● DATA SHOWN:
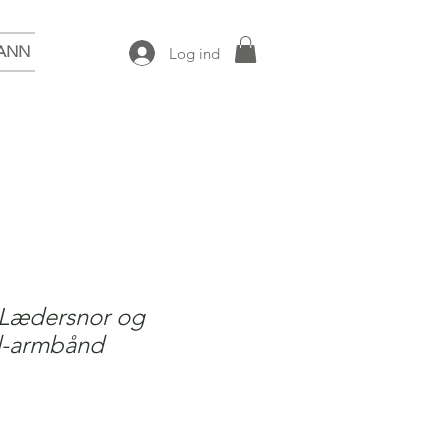
ANN
Log ind
 Lædersnor og
d-armbånd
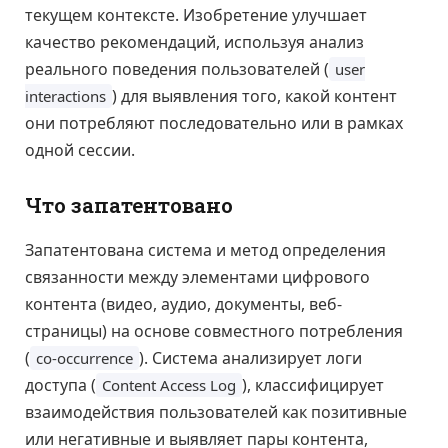
текущем контексте. Изобретение улучшает
качество рекомендаций, используя анализ
реального поведения пользователей (
user
) для выявления того, какой контент
interactions
они потребляют последовательно или в рамках
одной сессии.
Что запатентовано
Запатентована система и метод определения
связанности между элементами цифрового
контента (видео, аудио, документы, веб-
страницы) на основе совместного потребления
(
). Система анализирует логи
co-occurrence
доступа (
), классифицирует
Content Access Log
взаимодействия пользователей как позитивные
или негативные и выявляет пары контента,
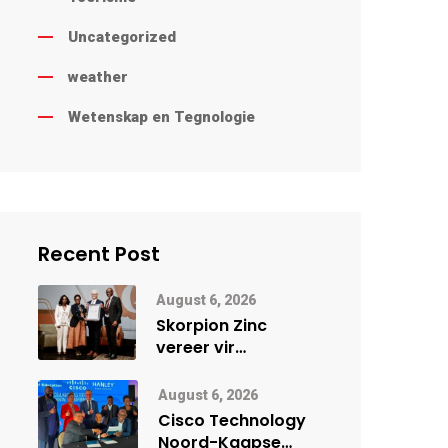
Uncategorized
weather
Wetenskap en Tegnologie
Recent Post
August 6, 2026
Skorpion Zinc
vereer vir
uitstaande
veiligheidsprestasie
August 6, 2026
by Namibië Mynbou
Cisco Technology
Ekspo
Noord-Kaapse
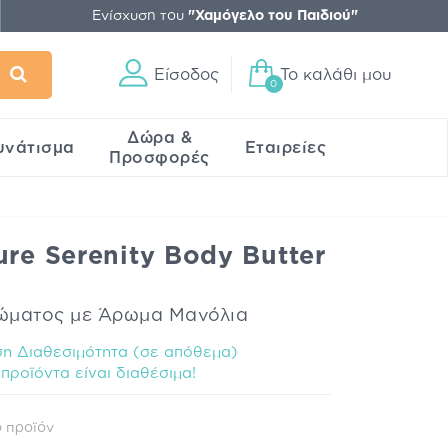
Ενίσχυση του
"Χαμόγελο του Παιδιού"
Είσοδος
Το καλάθι μου
0
Δώρα &
υνάτισμα
Εταιρείες
Προσφορές
ure Serenity Body Butter
ώματος με Άρωμα Μανόλια
η Διαθεσιμότητα (σε απόθεμα)
προϊόντα είναι διαθέσιμα!
 προϊόν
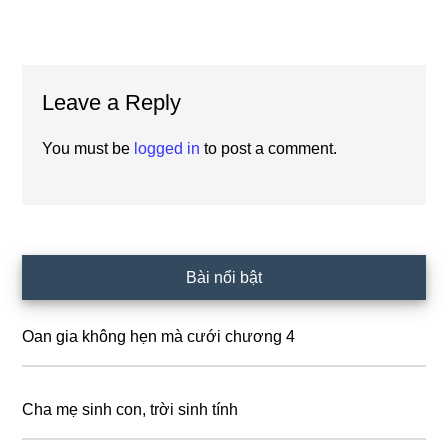
Reader
Leave a Reply
Interactions
You must be
logged in
to post a comment.
Primary
Bài nổi bật
Sidebar
Oan gia không hẹn mà cưới chương 4
Cha mẹ sinh con, trời sinh tính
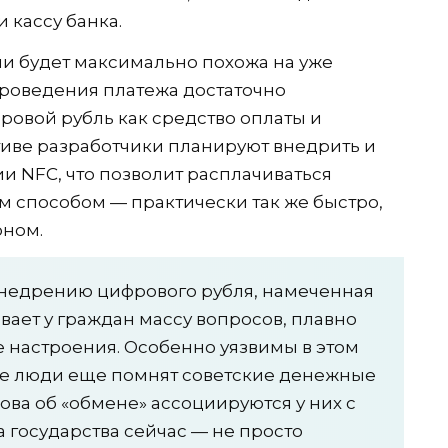
 кассу банка.
и будет максимально похожа на уже
проведения платежа достаточно
ровой рубль как средство оплаты и
иве разработчики планируют внедрить и
и NFC, что позволит расплачиваться
 способом — практически так же быстро,
оном.
недрению цифрового рубля, намеченная
вает у граждан массу вопросов, плавно
 настроения. Особенно уязвимы в этом
е люди еще помнят советские денежные
ва об «обмене» ассоциируются у них с
 государства сейчас — не просто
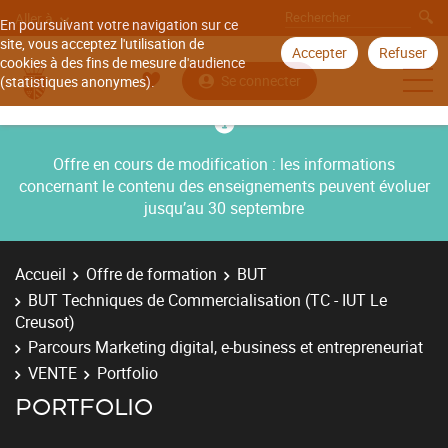
Aller à
En poursuivant votre navigation sur ce
site, vous acceptez l'utilisation de
Accepter
Refuser
cookies à des fins de mesure d'audience
Se connecter
(statistiques anonymes).
Offre en cours de modification : les informations
concernant le contenu des enseignements peuvent évoluer
jusqu’au 30 septembre
Accueil
Offre de formation
BUT
BUT Techniques de Commercialisation (TC - IUT Le
Creusot)
Parcours Marketing digital, e-business et entrepreneuriat
VENTE
Portfolio
PORTFOLIO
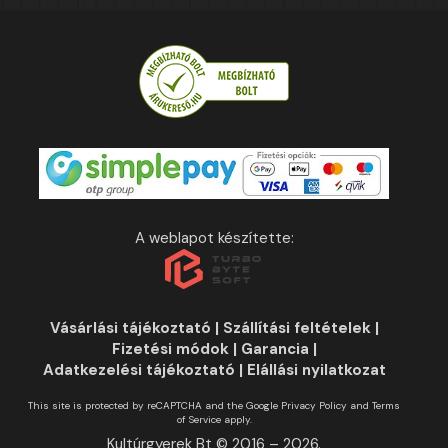
A weblapot készítette:
Vásárlási tájékoztató
|
Szállítási feltételek
|
Fizetési módok
|
Garancia
|
Adatkezelési tájékoztató
|
Elállási nyilatkozat
This site is protected by reCAPTCHA and the Google
Privacy Policy
and
Terms
of Service
apply.
Kultúrgyerek Bt © 2016 – 2026.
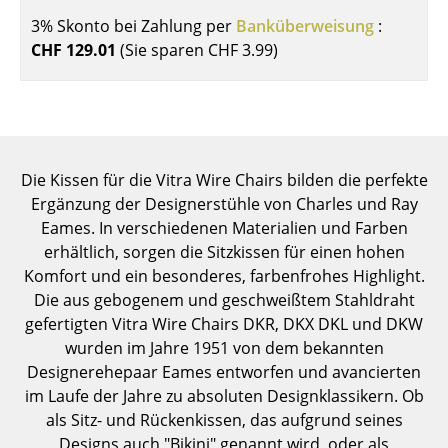
Einzelteile
3% Skonto bei Zahlung per
Banküberweisung
:
CHF 129.01
(Sie sparen
CHF 3.99
)
... alle Tische
Aufbewahren
Regale & Schränke
Die Kissen für die Vitra Wire Chairs bilden die perfekte
Bücherregale
Ergänzung der Designerstühle von Charles und Ray
Wandregale
Eames. In verschiedenen Materialien und Farben
erhältlich, sorgen die Sitzkissen für einen hohen
Sideboards & Kommoden
Komfort und ein besonderes, farbenfrohes Highlight.
Die aus gebogenem und geschweißtem Stahldraht
TV Möbel
gefertigten Vitra Wire Chairs DKR, DKX DKL und DKW
Beistell- & Rollcontainer
wurden im Jahre 1951 von dem bekannten
Designerehepaar Eames entworfen und avancierten
Barmöbel
im Laufe der Jahre zu absoluten Designklassikern. Ob
als Sitz- und Rückenkissen, das aufgrund seines
Garderoben
Designs auch "Bikini" genannt wird, oder als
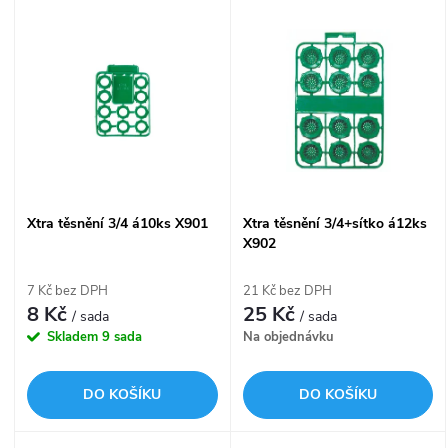
V
Nejdražší
z
ý
Nejprodávanější
e
p
n
i
í
s
Xtra těsnění 3/4 á10ks X901
Xtra těsnění 3/4+sítko á12ks
p
X902
p
r
7 Kč bez DPH
21 Kč bez DPH
r
8 Kč
25 Kč
/ sada
/ sada
o
Skladem
9 sada
Na objednávku
o
d
DO KOŠÍKU
DO KOŠÍKU
d
u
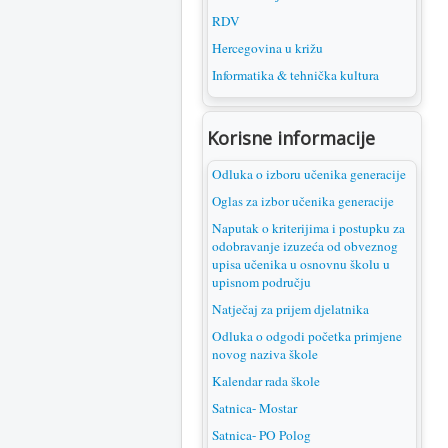
RDV
Hercegovina u križu
Informatika & tehnička kultura
Korisne informacije
Odluka o izboru učenika generacije
Oglas za izbor učenika generacije
Naputak o kriterijima i postupku za
odobravanje izuzeća od obveznog
upisa učenika u osnovnu školu u
upisnom području
Natječaj za prijem djelatnika
Odluka o odgodi početka primjene
novog naziva škole
Kalendar rada škole
Satnica- Mostar
Satnica- PO Polog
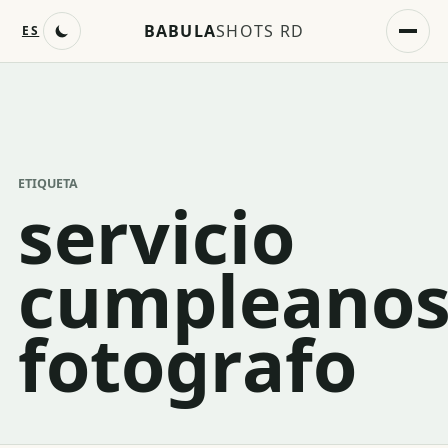
BABULA
SHOTS RD
ES
ETIQUETA
servicio
cumpleano
fotografo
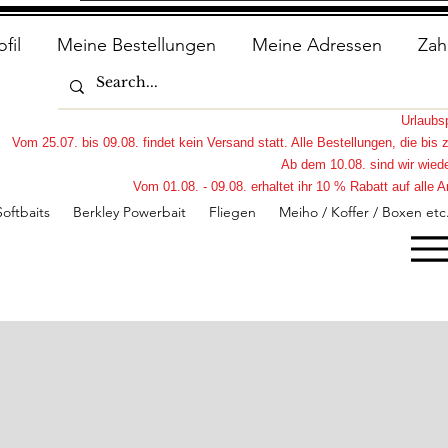
ofil
Meine Bestellungen
Meine Adressen
Zah
Urlaub
Vom 25.07. bis 09.08. findet kein Versand statt. Alle Bestellungen, die bi
Ab dem 10.08. sind wir wiede
Vom 01.08. - 09.08. erhaltet ihr 10 % Rabatt auf all
Softbaits
Berkley Powerbait
Fliegen
Meiho / Koffer / Boxen etc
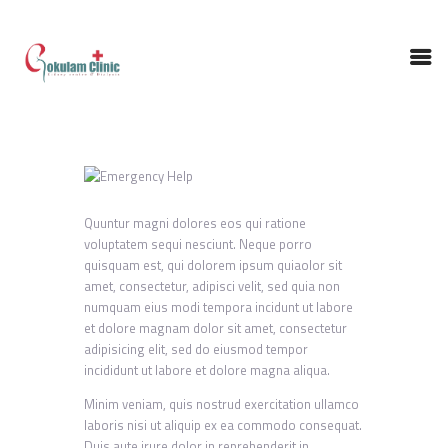
HOME
ABOUT DOCTOR
Quuntur magni dolores eos qui ratione
NEPHROLOGY
voluptatem sequi nesciunt. Neque porro
quisquam est, qui dolorem ipsum quiaolor sit
SERVICES
amet, consectetur, adipisci velit, sed quia non
TESTIMONIALS
numquam eius modi tempora incidunt ut labore
GALLERY
et dolore magnam dolor sit amet, consectetur
adipisicing elit, sed do eiusmod tempor
CONTACT US
incididunt ut labore et dolore magna aliqua.
Minim veniam, quis nostrud exercitation ullamco
laboris nisi ut aliquip ex ea commodo consequat.
Duis aute irure dolor in reprehenderit in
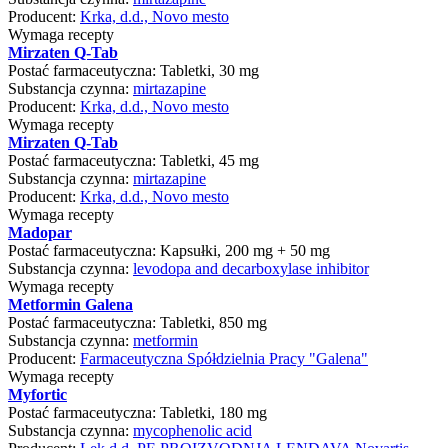
Producent:
Krka, d.d., Novo mesto
Wymaga recepty
Mirzaten Q-Tab
Postać farmaceutyczna:
Tabletki, 30 mg
Substancja czynna:
mirtazapine
Producent:
Krka, d.d., Novo mesto
Wymaga recepty
Mirzaten Q-Tab
Postać farmaceutyczna:
Tabletki, 45 mg
Substancja czynna:
mirtazapine
Producent:
Krka, d.d., Novo mesto
Wymaga recepty
Madopar
Postać farmaceutyczna:
Kapsułki, 200 mg + 50 mg
Substancja czynna:
levodopa and decarboxylase inhibitor
Wymaga recepty
Metformin Galena
Postać farmaceutyczna:
Tabletki, 850 mg
Substancja czynna:
metformin
Producent:
Farmaceutyczna Spółdzielnia Pracy "Galena"
Wymaga recepty
Myfortic
Postać farmaceutyczna:
Tabletki, 180 mg
Substancja czynna:
mycophenolic acid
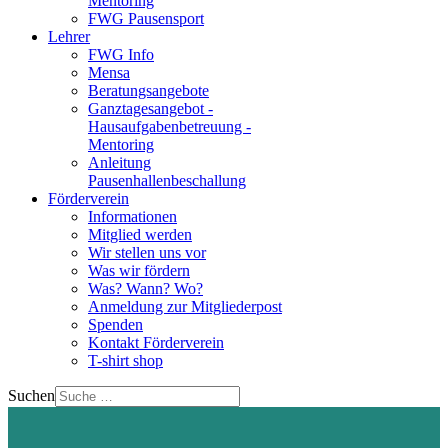
Mentoring
FWG Pausensport
Lehrer
FWG Info
Mensa
Beratungsangebote
Ganztagesangebot -
Hausaufgabenbetreuung -
Mentoring
Anleitung
Pausenhallenbeschallung
Förderverein
Informationen
Mitglied werden
Wir stellen uns vor
Was wir fördern
Was? Wann? Wo?
Anmeldung zur Mitgliederpost
Spenden
Kontakt Förderverein
T-shirt shop
Suchen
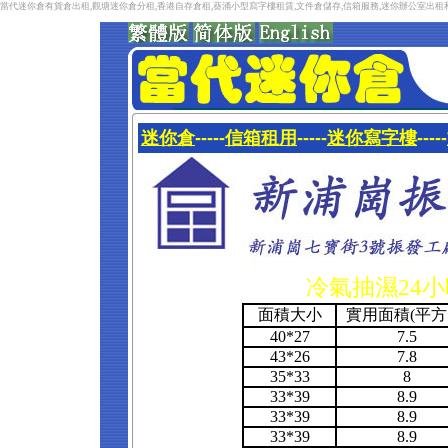
當代迷你倉有貨倉出租,觀塘迷你倉分租,香港自存倉租,葵涌小型寫字樓租賃,文件倉儲存,信箱服務,迷你辦公室出
迷你倉
-----
信箱租用
-----
迷你寫字樓
-----
冷氣抽濕24小時
面積大小
實用面積(平方
40*27
7.5
43*26
7.8
35*33
8
33*39
8.9
33*39
8.9
33*39
8.9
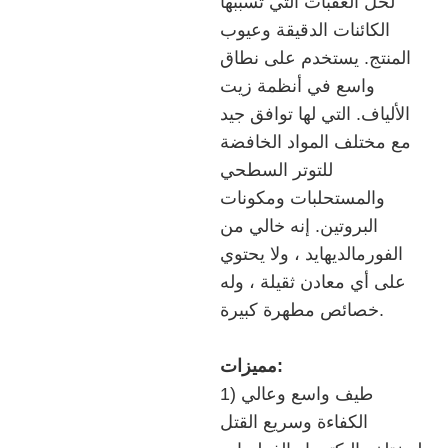
لحل العقبات التي تسببها
الكائنات الدقيقة وعيوب
المنتج. يستخدم على نطاق
واسع في أنظمة زيت
الألياف. التي لها توافق جيد
مع مختلف المواد الخافضة
للتوتر السطحي
والمستحلبات ومكونات
البروتين. إنه خالي من
الفورمالديهايد ، ولا يحتوي
على أي معادن ثقيلة ، وله
خصائص مطهرة كبيرة.
مميزات:
1) طيف واسع وعالي
الكفاءة وسريع القتل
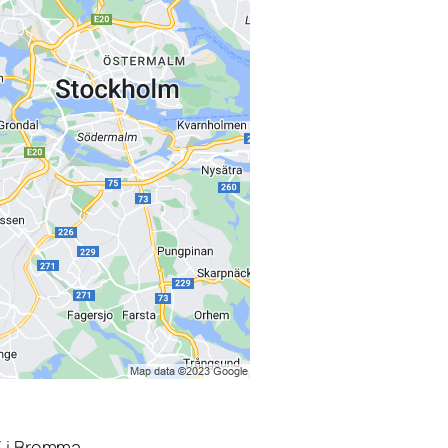
3 i Bromma.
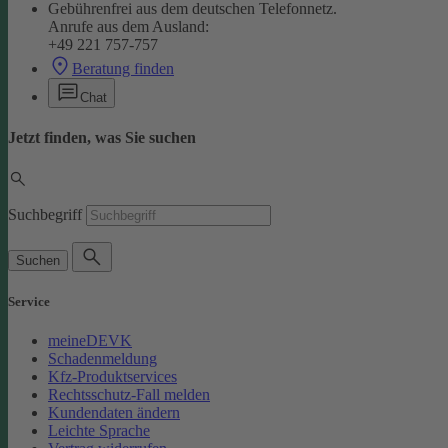
Gebührenfrei aus dem deutschen Telefonnetz.
Anrufe aus dem Ausland:
+49 221 757-757
Beratung finden
Chat
Jetzt finden, was Sie suchen
Suchbegriff
Suchen
Service
meineDEVK
Schadenmeldung
Kfz-Produktservices
Rechtsschutz-Fall melden
Kundendaten ändern
Leichte Sprache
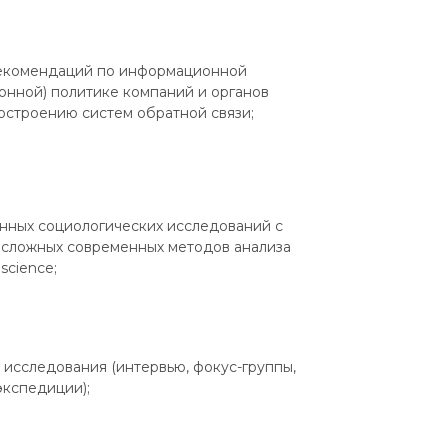
екомендаций по информационной
онной) политике компаний и органов
остроению систем обратной связи;
нных социологических исследований с
сложных современных методов анализа
science;
исследования (интервью, фокус-группы,
экспедиции);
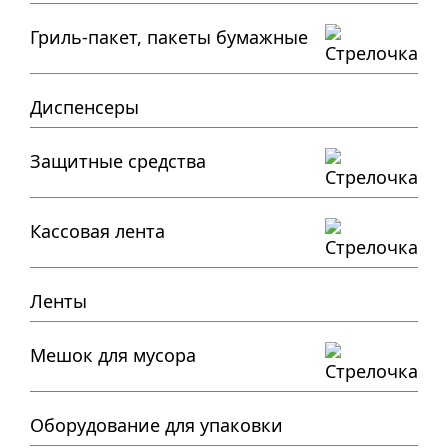
Гриль-пакет, пакеты бумажные
Диспенсеры
Защитные средства
Кассовая лента
Ленты
Мешок для мусора
Оборудование для упаковки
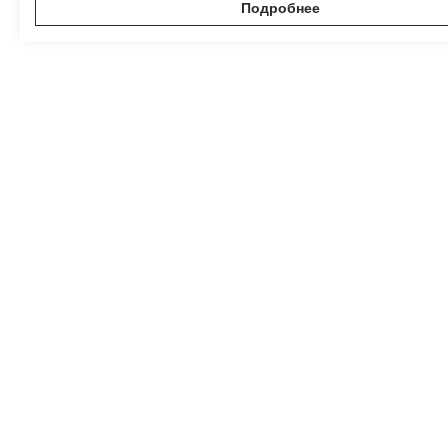
Подробнее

● WORK TO BE COMPLETED: Your answer should be a number only: the count of lines above in which the string "finden" appears.

● TASK RESULT: 2